Keithy Simpson

Personal information
- Date of birth: 19 April 1990 (age 36)
- Place of birth: Kingston, Jamaica
- Height: 6 ft 0 in (1.83 m)
- Positions: Midfielder; forward;

Team information
- Current team: Dunbeholden F.C.

Youth career
- 2005–2007: Bull Bay F.C.

Senior career*
- Years: Team / Apps / (Gls)
- 2007–2008: Cavalier S.C.
- 2008–2011: Sporting Central Academy / 18 / (0)
- 2009: → Whitecaps Residency (loan) / 12 / (1)
- 2011–2011: Portmore United F.C. / 10 / (0)
- 2011–2012: Tivoli Gardens F.C. / 45 / (5)
- 2012–2014: North East Stars F.C. / 30 / (3)
- 2014–2015: Vaasan Palloseura / 21 / (3)
- 2016: Águila
- 2016: Club Sando
- 2017: San Juan Jabloteh / 10 / (1)
- 2017–2020: Waterhouse F.C.
- 2020–: Dunbeholden F.C.

International career
- 2008–2009: Jamaica U20 / 12 / (1)
- 2014: Jamaica / 2 / (0)

= Keithy Simpson =

Jamaican footballer (born 1990)

Keithy Simpson (born 19 April 1990) is a Jamaican professional footballer who plays as a midfielder or forward.

==Club career==

===Youth and amateur===
Simpson attended Donald Quarrie High School and Hydel High School in Jamaica and played club soccer for Sporting Central Academy before joining the youth academy of Canadian team Vancouver Whitecaps joining Jamaica youth national teammate Dever Orgill. He featured in matches against the youth academies of Eintracht Frankfurt and Leicester City at the XXIX Dallas Cup, and played in the USL Premier Development League with the Vancouver Whitecaps Residency team in 2009. He also traveled to Germany with the club and competed against the U-19 team of Hertha Berlin and others.

=== Senior===
After featuring for Sporting Central Academy most of his career, Simpson move to Portmore United in January 2011. He spent 18 months with North East Stars FC of the TT Pro League from September 2012. In March 2014, Simpson signed with Vaasan Palloseura in Finland. In 2016, Simpson signed with Águila in El Salvador.

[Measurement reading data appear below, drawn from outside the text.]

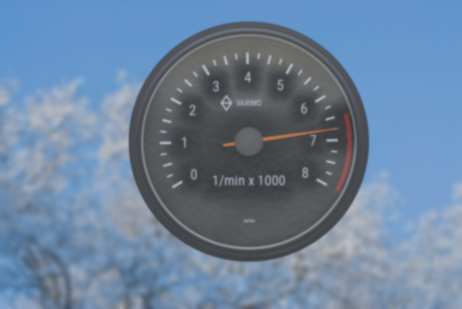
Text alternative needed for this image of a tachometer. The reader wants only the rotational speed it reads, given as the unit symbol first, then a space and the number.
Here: rpm 6750
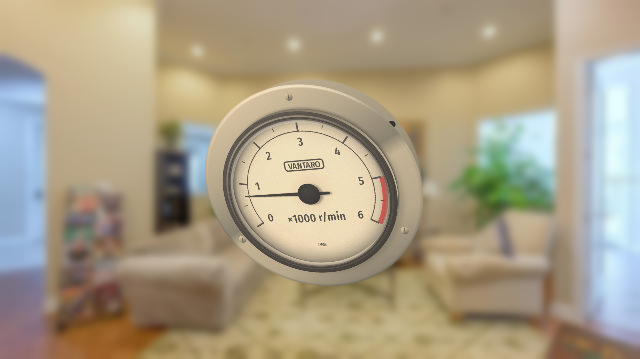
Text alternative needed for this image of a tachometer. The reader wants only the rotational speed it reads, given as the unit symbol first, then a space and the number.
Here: rpm 750
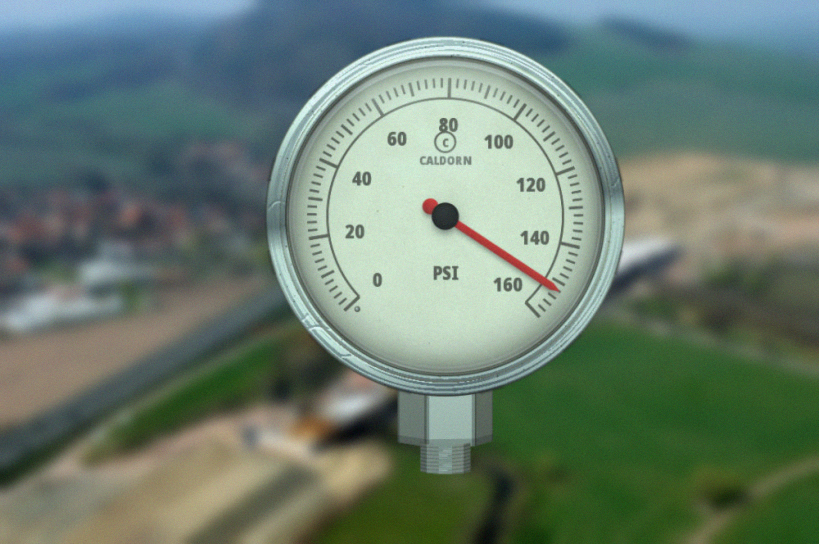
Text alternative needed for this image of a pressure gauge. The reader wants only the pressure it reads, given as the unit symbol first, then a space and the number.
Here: psi 152
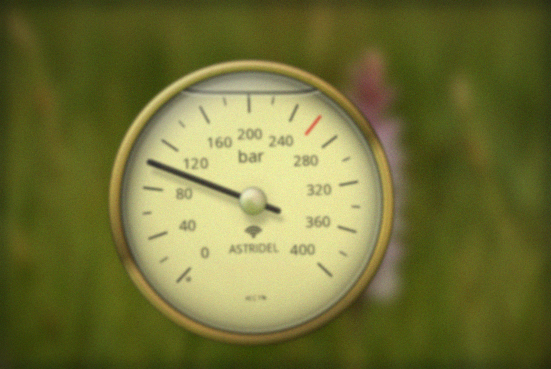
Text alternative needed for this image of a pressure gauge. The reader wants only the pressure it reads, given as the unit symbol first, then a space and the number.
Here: bar 100
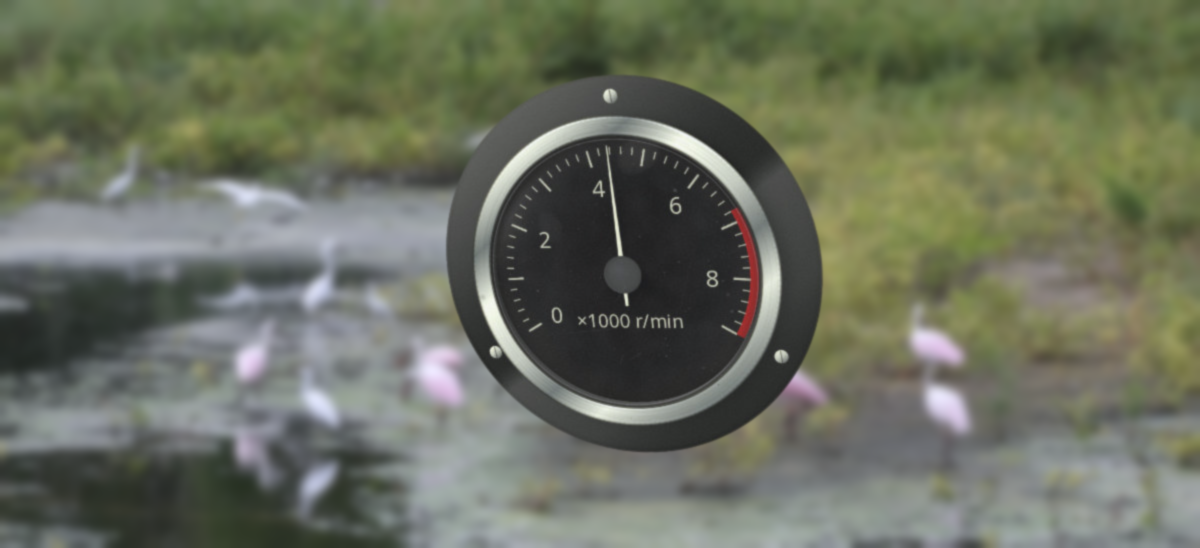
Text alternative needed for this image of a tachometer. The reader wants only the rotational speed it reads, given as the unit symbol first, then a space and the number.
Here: rpm 4400
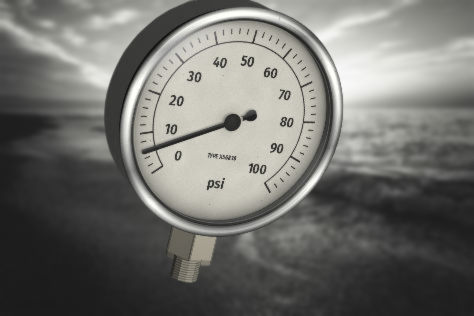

In September 2020, Simpson signed with Dunbeholden FC in the Jamaican top flight.

==International career==
Simpson was a member of the Jamaica under-17 squad during the 2017 CONCACAF U-17 Championship qualifiers 2007 in Kingston, Jamaica and 2009 CONCACAF U-20 World Cup qualifiers in Scarborough, Tobago.

In August 2011, Simpson played in the CFU Olympic qualifiers in Suriname for Jamaica. On 30 May 2014, he made his debut for the Jamaica senior team against Switzerland, as a second-half substitute in Lucerne.

He was called up to play against Egypt on 4 June, and France on 8 June, but was unable to travel with the team due to club commitments.

On 9 September 2014 he earned his second cap in a 3–1 away defeat to Canada.